Top of DATA FOR ANALYSIS

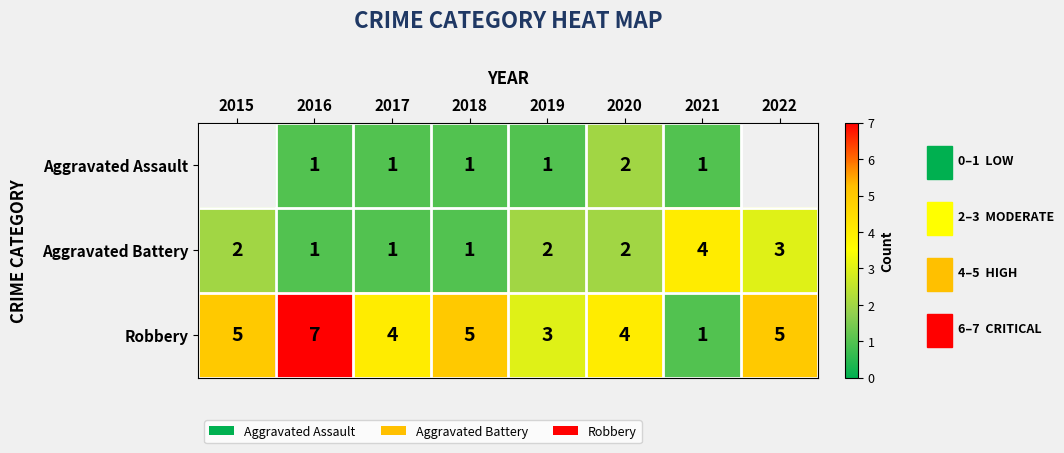

Which has a higher value, 2021 or 2015?

2015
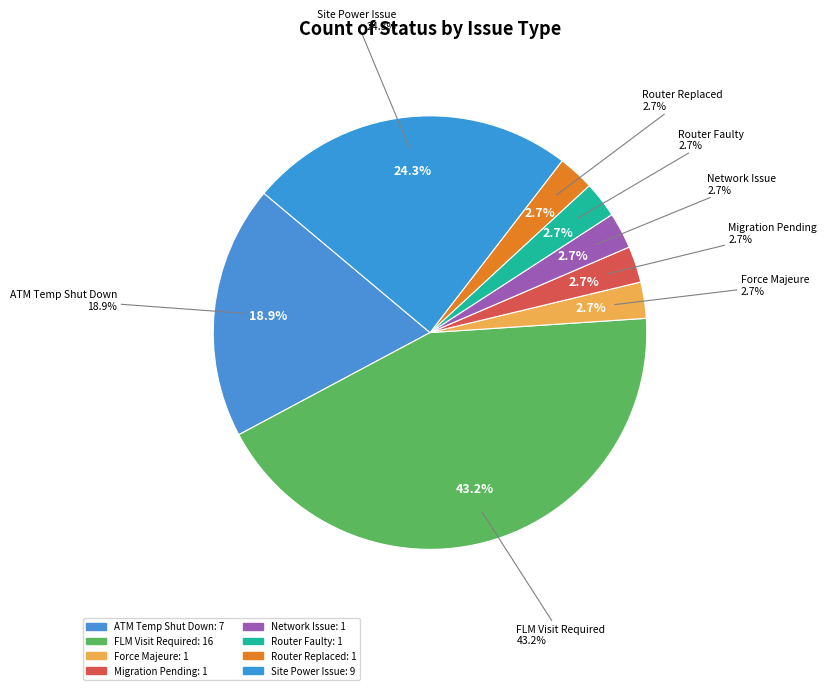

Is the sum of Router Faulty and Network Issue greater than half?

No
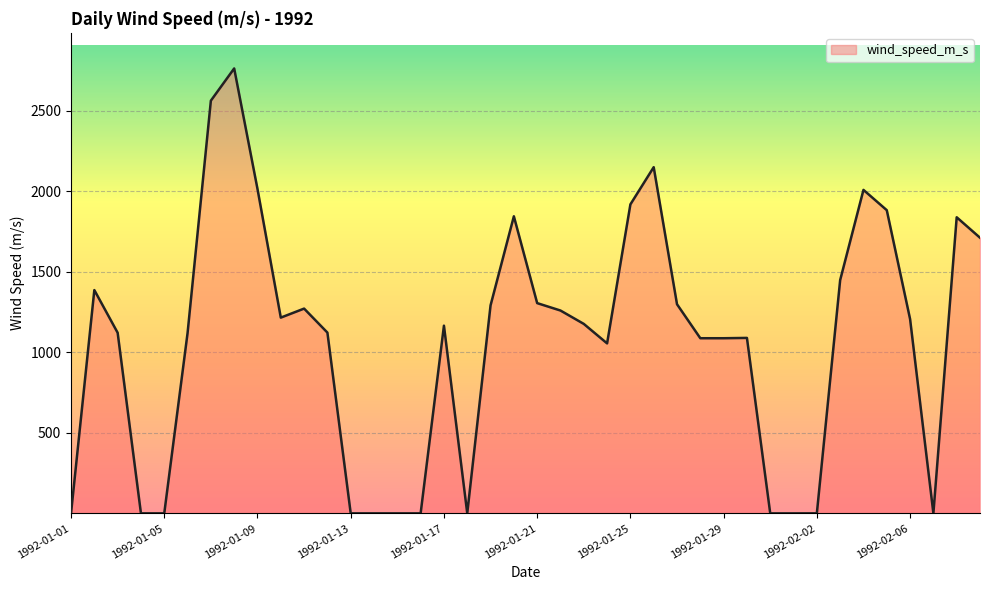

What is the greatest value displayed?

2763.0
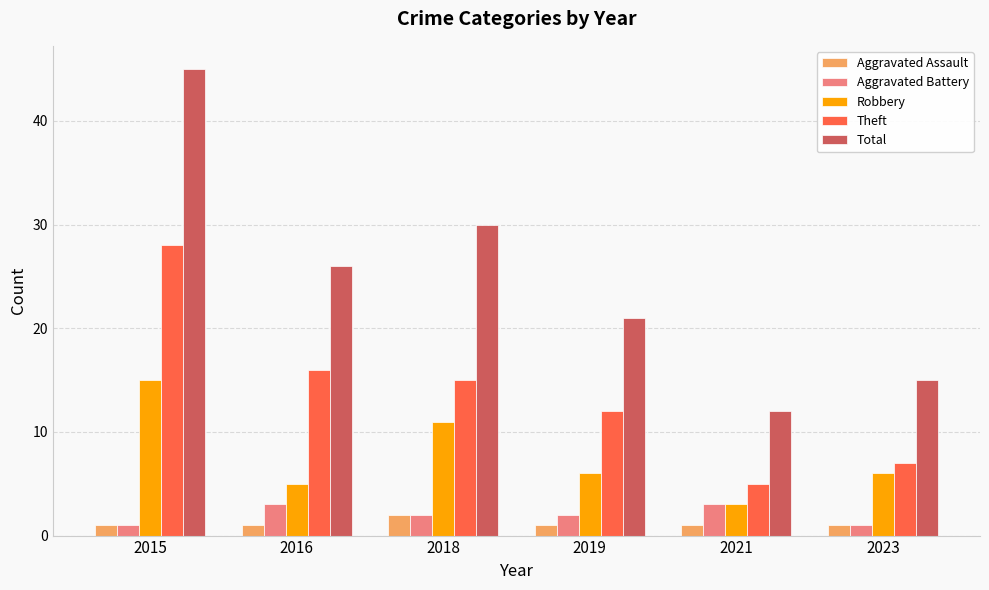

How many groups of bars are there?

6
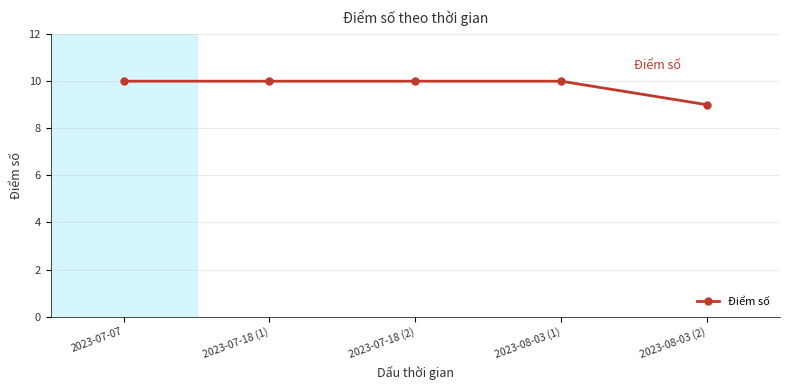

What position from the left is 2023-07-18 (1)?

2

Bottom of DATA FOR ANALYSIS

[THE PROBLEM] Extract every line of the records that contains the word "value", matching its case.

[RESPONSE FOR THIS EXERCISE]
Which has a higher value, 2021 or 2015?
What is the greatest value displayed?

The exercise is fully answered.